Berbagai budaya di seluruh dunia memiliki tradisi dan norma yang berbeda-beda, dan salah satunya adalah adat berpakaian hitam-hitam saat melayat ke rumah duka. Norma ini bisa kita temukan di kebanyakan masyarakat di berbagai belahan dunia dan ini adalah aspek yang menarik untuk dipahami. Butir norma ini sebenarnya merupakan bagian dari konsep yang lebih luas dalam sosiologi dan psikologi sosial yang dikenal dengan sebutan “norma kesopanan”.
Norma kesopanan adalah sepakatnya perilaku tertentu dalam komunitas sosial sebagai cara yang dianggap pantas dalam berinteraksi dan berperilaku di lingkungan sosial. Para anggota masyarakat diharapkan untuk mengetahui dan mengikuti norma kesopanan ini, dan biasanya ada hukuman sosial bagi mereka yang melanggar, seperti dikucilkan atau dinilai negatif oleh yang lain.
Dalam konteks melayat di rumah duka, berpakaian hitam adalah bentuk penghormatan kepada alm. Seseorang yang berduka. Pakaian hitam dikaitkan dengan kesedihan dan luka, dan oleh karena itu memiliki simbolisme yang khas dan kuat.

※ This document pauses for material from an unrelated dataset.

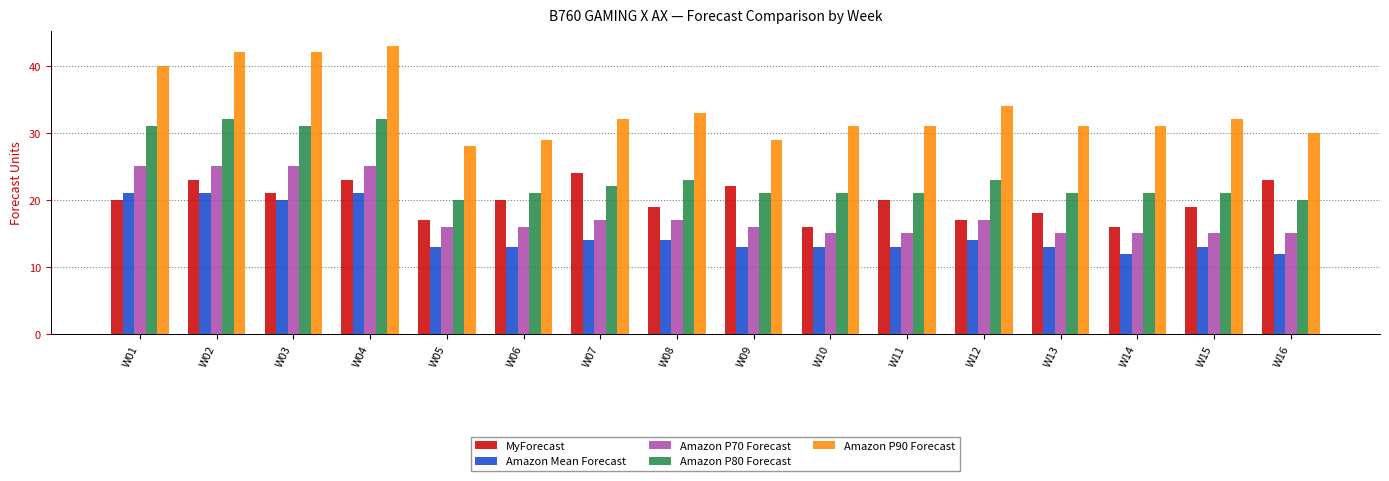

At which label does MyForecast reach its peak?

W07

Dengan mengenakan pakaian ini, seseorang secara simbolis mengekspresikan kesedihan dan dukacitanya, serta solidaritasnya dengan keluarga yang berduka.

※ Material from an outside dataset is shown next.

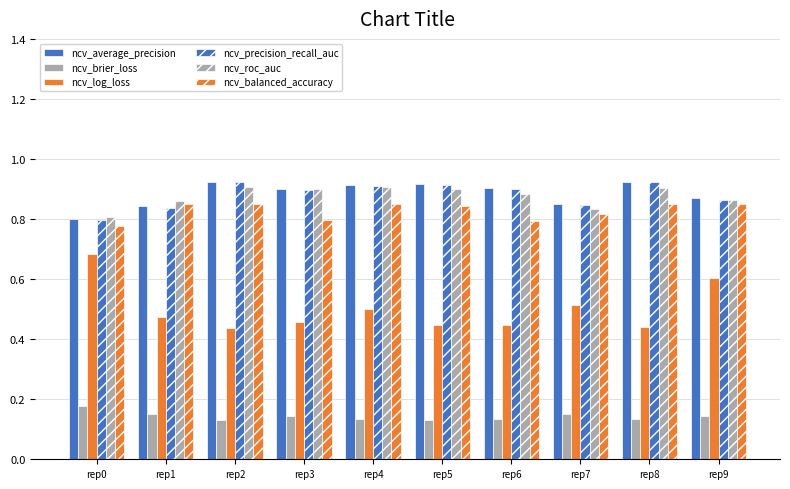

What is the value of the ncv_brier_loss bar at the 9th from the left?

0.1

Meskipun tidak semua masyarakat mengenakan pakaian hitam saat berduka — beberapa budaya malah memakai warna lain, seperti putih atau ungu, tergantung pada kepercayaan dan tradisi mereka — konsep norma kesopanan tetap sama: menunjukkan rasa hormat dan mendukung mereka yang sedang berduka.
Jadi, secara sederhana, aktifitas berpakaian hitam-hitam ketika melayat ke rumah duka merupakan praktik yang termasuk dalam norma sosial yang disebut norma kesopanan. Selain itu, pelajaran penting yang bisa kita ambil adalah pentingnya memahami dan menghargai norma dan tradisi yang ada di masyarakat kita.